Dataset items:

+++

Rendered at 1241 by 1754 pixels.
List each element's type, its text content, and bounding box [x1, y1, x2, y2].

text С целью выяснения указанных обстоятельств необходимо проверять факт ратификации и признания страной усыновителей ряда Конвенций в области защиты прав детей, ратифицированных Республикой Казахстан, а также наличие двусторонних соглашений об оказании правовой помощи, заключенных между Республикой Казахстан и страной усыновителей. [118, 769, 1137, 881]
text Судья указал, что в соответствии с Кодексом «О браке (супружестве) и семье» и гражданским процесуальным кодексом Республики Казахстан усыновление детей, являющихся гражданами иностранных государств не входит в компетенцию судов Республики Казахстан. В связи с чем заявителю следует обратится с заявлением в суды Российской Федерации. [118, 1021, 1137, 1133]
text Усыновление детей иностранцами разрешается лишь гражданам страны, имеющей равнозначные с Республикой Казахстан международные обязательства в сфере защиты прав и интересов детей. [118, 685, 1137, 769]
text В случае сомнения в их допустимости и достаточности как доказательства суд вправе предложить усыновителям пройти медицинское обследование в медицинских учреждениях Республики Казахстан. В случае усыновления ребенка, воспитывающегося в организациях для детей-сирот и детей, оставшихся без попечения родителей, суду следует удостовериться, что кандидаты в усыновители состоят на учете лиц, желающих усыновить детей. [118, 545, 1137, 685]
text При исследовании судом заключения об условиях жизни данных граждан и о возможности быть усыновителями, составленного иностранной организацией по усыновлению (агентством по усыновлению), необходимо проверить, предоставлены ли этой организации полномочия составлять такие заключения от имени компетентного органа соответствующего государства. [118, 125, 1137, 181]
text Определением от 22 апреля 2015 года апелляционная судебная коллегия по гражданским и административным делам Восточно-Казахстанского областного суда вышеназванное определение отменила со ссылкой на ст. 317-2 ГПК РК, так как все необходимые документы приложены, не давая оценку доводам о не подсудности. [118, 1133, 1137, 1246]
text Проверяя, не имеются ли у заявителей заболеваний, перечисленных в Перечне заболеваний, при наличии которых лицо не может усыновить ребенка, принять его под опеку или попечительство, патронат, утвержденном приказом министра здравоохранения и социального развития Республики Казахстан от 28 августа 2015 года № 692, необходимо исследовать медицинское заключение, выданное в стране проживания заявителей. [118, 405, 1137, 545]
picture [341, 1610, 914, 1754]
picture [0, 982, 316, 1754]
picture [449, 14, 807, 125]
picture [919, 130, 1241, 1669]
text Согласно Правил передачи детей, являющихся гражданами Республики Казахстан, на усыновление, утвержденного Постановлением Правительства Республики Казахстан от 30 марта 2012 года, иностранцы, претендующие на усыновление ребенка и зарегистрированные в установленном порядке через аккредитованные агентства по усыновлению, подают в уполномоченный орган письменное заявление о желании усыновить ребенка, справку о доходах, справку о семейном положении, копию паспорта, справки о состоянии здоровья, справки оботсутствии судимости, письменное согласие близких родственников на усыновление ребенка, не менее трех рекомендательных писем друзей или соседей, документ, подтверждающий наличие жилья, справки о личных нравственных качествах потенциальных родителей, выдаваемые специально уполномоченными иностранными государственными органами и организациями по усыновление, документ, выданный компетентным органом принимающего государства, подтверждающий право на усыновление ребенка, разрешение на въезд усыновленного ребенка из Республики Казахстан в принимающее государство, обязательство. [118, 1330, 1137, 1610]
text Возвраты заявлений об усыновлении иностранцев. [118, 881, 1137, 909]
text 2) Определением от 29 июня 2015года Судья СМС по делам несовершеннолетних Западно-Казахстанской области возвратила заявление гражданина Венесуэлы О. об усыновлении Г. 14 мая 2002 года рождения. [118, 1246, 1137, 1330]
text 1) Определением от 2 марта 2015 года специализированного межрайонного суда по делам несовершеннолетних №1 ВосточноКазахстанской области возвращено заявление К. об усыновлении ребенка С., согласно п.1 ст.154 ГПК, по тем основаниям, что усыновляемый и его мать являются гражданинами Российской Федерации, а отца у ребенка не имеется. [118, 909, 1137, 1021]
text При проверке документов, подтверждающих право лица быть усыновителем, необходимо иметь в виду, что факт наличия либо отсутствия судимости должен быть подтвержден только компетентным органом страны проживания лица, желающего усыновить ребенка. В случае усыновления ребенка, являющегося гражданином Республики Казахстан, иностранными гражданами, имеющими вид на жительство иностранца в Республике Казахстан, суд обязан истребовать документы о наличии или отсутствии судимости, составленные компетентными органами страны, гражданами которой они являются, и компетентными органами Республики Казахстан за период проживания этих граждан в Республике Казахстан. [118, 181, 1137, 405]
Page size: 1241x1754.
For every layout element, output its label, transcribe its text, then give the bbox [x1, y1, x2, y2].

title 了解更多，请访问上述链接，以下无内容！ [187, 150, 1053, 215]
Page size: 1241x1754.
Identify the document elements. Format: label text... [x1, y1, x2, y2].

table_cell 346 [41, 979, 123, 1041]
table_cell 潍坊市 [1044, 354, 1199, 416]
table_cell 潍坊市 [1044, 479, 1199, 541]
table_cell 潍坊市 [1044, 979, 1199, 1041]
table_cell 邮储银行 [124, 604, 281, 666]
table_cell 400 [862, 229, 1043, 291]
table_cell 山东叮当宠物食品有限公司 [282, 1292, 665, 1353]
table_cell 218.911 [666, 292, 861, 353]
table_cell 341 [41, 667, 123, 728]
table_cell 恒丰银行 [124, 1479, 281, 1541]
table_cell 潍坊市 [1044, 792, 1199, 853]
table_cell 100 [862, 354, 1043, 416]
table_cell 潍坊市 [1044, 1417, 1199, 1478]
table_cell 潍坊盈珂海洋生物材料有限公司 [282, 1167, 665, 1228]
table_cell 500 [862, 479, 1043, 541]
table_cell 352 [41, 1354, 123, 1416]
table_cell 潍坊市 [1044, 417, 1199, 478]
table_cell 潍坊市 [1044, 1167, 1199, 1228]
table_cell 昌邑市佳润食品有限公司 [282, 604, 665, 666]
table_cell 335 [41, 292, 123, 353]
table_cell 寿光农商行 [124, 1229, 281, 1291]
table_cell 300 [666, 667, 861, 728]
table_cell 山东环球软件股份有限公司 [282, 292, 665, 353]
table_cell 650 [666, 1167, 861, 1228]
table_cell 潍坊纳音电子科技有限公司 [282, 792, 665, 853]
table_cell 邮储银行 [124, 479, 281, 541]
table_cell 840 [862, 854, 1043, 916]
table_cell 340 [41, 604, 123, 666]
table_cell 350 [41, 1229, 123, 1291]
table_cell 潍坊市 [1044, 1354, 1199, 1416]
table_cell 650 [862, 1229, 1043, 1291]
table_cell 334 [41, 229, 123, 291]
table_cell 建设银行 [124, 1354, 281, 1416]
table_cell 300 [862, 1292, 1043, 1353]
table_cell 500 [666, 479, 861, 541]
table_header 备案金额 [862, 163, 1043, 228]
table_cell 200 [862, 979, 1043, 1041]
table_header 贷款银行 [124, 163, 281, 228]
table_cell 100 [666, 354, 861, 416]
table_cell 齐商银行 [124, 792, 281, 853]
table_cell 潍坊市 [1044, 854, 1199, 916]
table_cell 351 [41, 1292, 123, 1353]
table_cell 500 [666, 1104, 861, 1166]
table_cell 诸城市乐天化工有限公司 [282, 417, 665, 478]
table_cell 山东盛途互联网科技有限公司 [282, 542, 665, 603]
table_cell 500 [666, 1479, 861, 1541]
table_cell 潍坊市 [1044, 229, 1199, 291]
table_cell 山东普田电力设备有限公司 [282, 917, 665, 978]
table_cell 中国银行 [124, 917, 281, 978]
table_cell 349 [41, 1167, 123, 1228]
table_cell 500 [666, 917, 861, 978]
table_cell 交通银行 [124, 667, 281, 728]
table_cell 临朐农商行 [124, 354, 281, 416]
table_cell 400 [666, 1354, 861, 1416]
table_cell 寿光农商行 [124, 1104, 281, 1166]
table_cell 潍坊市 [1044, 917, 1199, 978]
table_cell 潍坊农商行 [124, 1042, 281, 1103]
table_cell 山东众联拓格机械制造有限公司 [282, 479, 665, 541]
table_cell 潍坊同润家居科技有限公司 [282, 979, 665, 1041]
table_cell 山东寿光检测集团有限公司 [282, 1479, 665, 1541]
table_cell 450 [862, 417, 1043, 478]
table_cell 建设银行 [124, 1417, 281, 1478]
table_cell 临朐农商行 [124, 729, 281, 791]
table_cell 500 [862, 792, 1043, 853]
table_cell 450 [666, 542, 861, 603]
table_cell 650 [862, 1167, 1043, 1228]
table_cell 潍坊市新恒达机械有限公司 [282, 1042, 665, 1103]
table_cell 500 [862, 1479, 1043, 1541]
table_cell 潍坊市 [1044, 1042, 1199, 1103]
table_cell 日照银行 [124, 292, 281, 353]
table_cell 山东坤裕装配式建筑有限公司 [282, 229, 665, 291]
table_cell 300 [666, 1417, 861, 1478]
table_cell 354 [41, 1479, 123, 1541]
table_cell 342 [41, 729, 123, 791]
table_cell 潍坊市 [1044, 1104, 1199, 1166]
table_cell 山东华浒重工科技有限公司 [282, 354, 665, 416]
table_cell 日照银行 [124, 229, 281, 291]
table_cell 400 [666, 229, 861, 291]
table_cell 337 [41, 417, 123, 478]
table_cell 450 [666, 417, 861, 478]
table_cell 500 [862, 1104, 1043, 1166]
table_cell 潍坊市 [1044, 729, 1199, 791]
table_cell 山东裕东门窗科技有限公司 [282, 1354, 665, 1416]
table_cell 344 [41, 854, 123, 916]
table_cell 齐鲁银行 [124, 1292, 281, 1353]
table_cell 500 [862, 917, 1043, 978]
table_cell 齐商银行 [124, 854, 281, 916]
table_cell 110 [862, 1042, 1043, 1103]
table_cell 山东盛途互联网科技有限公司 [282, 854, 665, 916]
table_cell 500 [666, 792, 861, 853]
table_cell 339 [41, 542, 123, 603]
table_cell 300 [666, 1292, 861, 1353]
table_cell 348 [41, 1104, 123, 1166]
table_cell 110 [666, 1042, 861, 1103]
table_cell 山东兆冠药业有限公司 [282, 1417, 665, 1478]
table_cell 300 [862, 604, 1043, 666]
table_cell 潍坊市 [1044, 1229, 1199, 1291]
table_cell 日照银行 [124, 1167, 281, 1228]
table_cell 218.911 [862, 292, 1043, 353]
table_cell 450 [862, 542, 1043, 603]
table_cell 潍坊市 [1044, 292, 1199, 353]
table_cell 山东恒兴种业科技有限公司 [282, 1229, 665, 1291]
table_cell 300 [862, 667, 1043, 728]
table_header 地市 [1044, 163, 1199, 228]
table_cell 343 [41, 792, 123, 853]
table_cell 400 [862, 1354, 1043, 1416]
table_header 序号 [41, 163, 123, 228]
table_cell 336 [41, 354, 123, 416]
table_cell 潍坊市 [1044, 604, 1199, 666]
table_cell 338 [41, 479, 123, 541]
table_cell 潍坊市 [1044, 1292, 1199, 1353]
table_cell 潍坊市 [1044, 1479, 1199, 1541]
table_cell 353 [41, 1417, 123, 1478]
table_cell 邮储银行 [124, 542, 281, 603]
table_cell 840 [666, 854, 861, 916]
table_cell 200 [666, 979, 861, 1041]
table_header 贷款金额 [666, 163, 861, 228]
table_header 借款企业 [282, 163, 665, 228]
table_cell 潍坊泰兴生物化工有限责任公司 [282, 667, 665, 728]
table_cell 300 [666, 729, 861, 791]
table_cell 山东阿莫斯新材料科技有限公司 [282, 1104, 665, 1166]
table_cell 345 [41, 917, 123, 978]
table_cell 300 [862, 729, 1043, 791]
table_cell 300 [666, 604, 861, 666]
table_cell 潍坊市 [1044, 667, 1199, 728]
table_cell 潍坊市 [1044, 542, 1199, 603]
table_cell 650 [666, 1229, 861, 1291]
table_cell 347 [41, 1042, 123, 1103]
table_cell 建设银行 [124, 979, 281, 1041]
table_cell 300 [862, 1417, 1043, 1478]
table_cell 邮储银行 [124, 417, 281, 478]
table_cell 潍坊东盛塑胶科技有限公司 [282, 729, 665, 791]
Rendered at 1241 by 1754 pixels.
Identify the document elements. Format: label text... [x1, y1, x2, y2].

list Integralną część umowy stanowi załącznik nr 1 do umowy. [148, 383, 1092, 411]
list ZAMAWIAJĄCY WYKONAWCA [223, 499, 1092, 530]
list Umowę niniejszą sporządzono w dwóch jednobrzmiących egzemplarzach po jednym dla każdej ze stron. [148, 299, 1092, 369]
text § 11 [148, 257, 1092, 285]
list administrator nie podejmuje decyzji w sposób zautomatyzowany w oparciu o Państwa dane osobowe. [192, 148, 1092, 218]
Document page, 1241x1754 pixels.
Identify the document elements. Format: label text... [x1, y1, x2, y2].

+++

## TASK DESCRIPTION
Answer with nothing but the count of lines in the entries that hold the word "山东盛途互联网科技有限公司".

## EXERCISE RESULT
2